INTER- AND INTRA-SITE VARIABILITY OF COSEISMIC SUBSIDENCE ESTIMATES FROM NORTHERN HUMBOLDT BAY, CALIFORNIA

Estimates of coastal vertical deformation during megathrust earthquakes can be derived from microfossil analysis of wetland stratigraphic sequences. Along the coasts of the Cascadia subduction zone, quantitative relative sea-level reconstructions based on foraminiferal transfer functions yield precise (<±0.3m) estimates of coseismic vertical deformation.

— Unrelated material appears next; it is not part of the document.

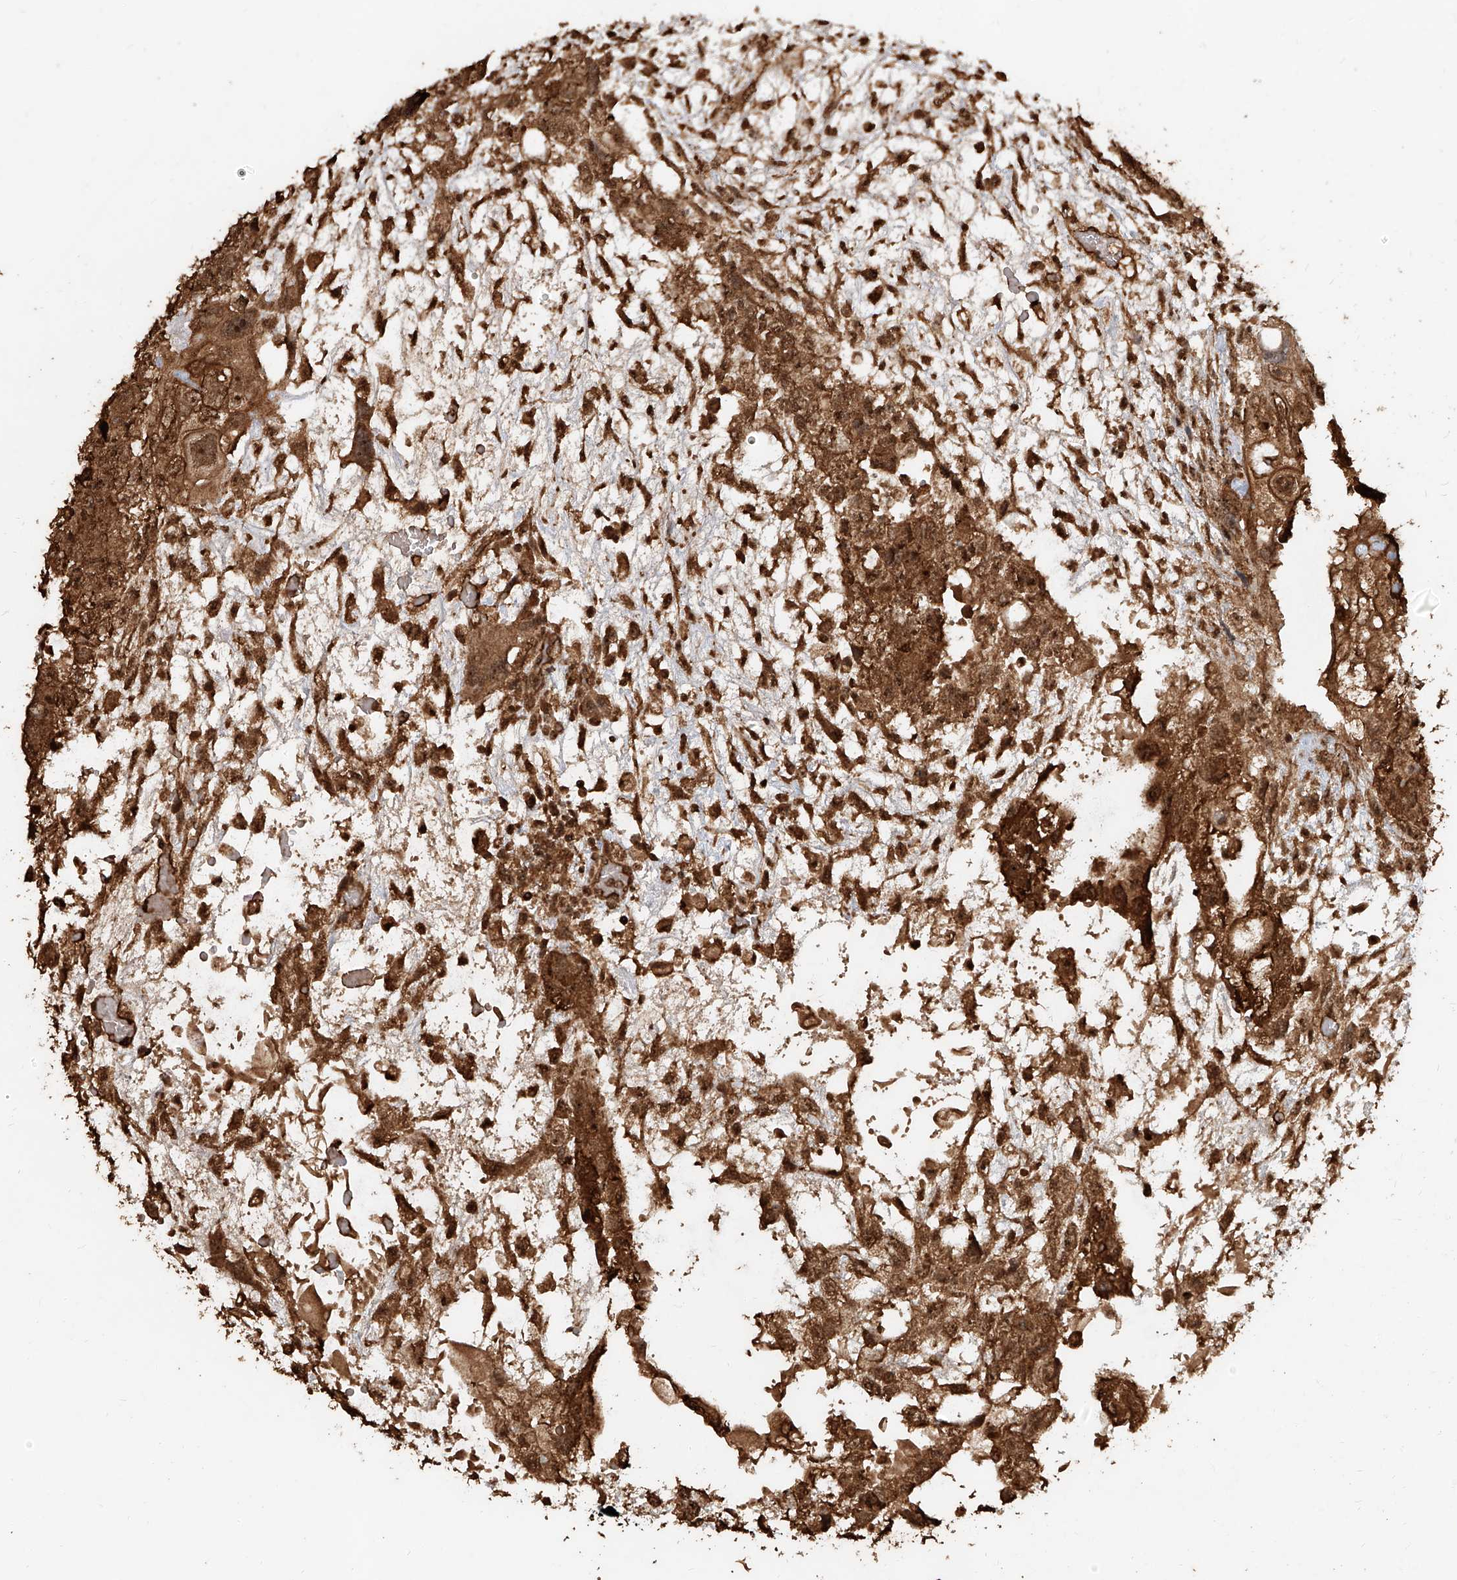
{"staining": {"intensity": "strong", "quantity": ">75%", "location": "cytoplasmic/membranous,nuclear"}, "tissue": "testis cancer", "cell_type": "Tumor cells", "image_type": "cancer", "snomed": [{"axis": "morphology", "description": "Carcinoma, Embryonal, NOS"}, {"axis": "topography", "description": "Testis"}], "caption": "Strong cytoplasmic/membranous and nuclear positivity for a protein is seen in about >75% of tumor cells of testis embryonal carcinoma using immunohistochemistry (IHC).", "gene": "ZNF660", "patient": {"sex": "male", "age": 36}}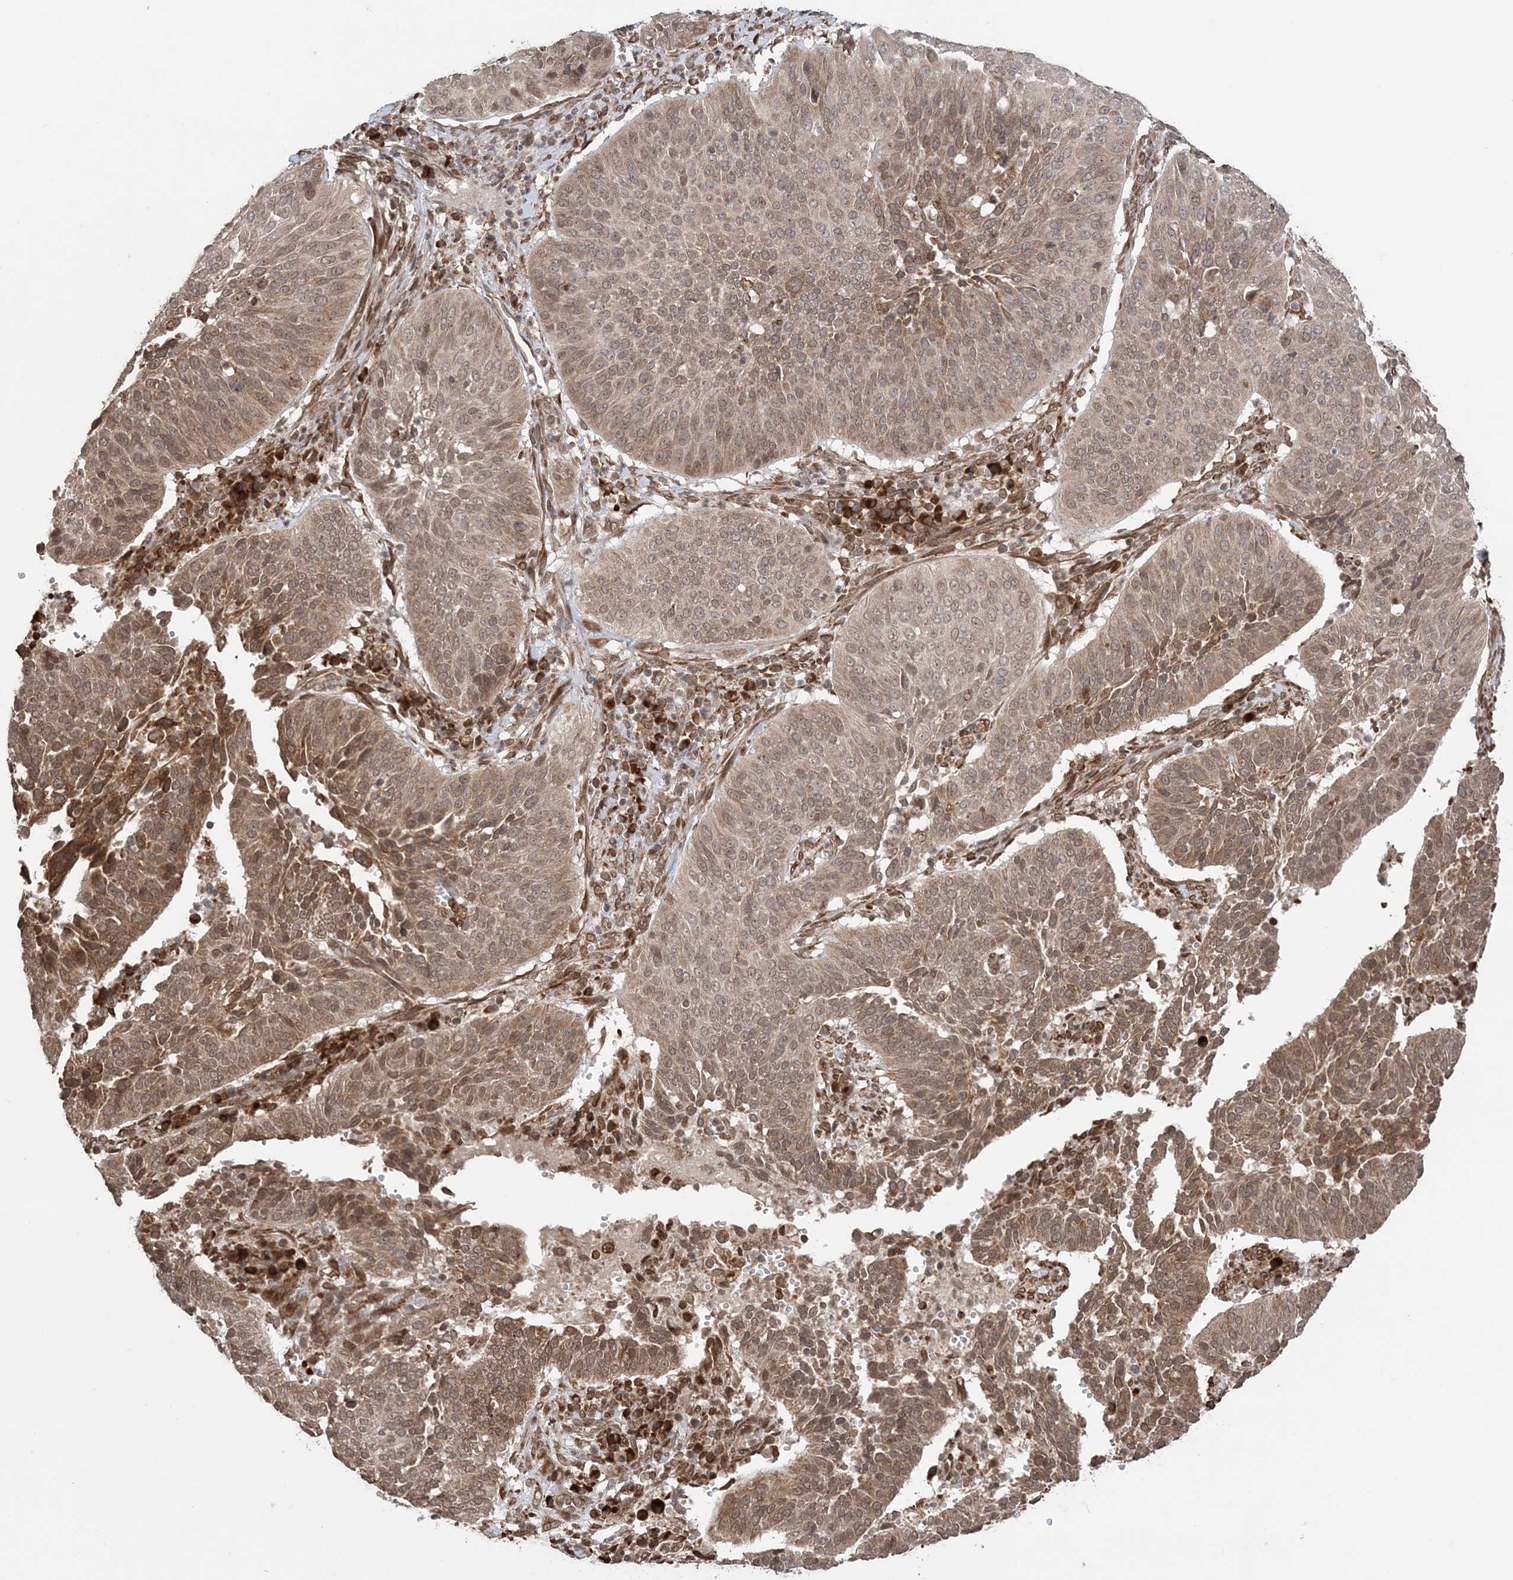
{"staining": {"intensity": "moderate", "quantity": ">75%", "location": "cytoplasmic/membranous,nuclear"}, "tissue": "cervical cancer", "cell_type": "Tumor cells", "image_type": "cancer", "snomed": [{"axis": "morphology", "description": "Normal tissue, NOS"}, {"axis": "morphology", "description": "Squamous cell carcinoma, NOS"}, {"axis": "topography", "description": "Cervix"}], "caption": "Human cervical cancer (squamous cell carcinoma) stained with a protein marker demonstrates moderate staining in tumor cells.", "gene": "TMED10", "patient": {"sex": "female", "age": 39}}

We extend application of this approach to the southern Cascadia margin to evaluate within-site and within-bay depositional variability from megathrust earthquakes and test the reproducibility of a validated foraminiferal transfer function at northern Humboldt Bay, California (~44.8°N, -124.2°W). We examine four abrupt mud-over-peat (coseismic subsidence) contacts along a 6-km transect at Jacoby Creek, McDaniel Creek, and Mad River. Our quantitative reconstructions of relative sea-level rise across each contact using a foraminiferal transfer function give subsidence estimates to ±0.26 m. To assess the reproducibility of our estimates, we analyzed 26 sediment cores containing the four mud-over-peat contacts: nine for the AD 1700 contact (average of 0.37 m subsidence), five for the ~870 cal yr BP contact (average of 0.33 m), six for the ~1125 cal yr BP contact (average of 0.43 m), and six for the ~1600 cal yr BP contact. The estimates for the 1600 cal yr BP contact are only minimums because the contact formed above the upper limit of foraminiferal habitation (the largest is ≥0.56 m). Differences in inter-site subsidence estimates range from 0.16 m for the ~1125 cal yr BP contact to 0.41 m for the AD 1700 contact. The variability of intra-site subsidence estimates ranges from a minimum of 0.07 m for the ~870 cal yr BP contact at McDaniel Creek to a maximum of 0.31 m for the AD 1700 contact at Mad River. Future work will investigate whether the use of a new Bayesian transfer function reduces the variability within and among sites. Based on our results using the current non-Bayesian transfer function, we recommend replicate reconstructions for each contact in each estuary to ensure confidence in estimates of coseismic subsidence.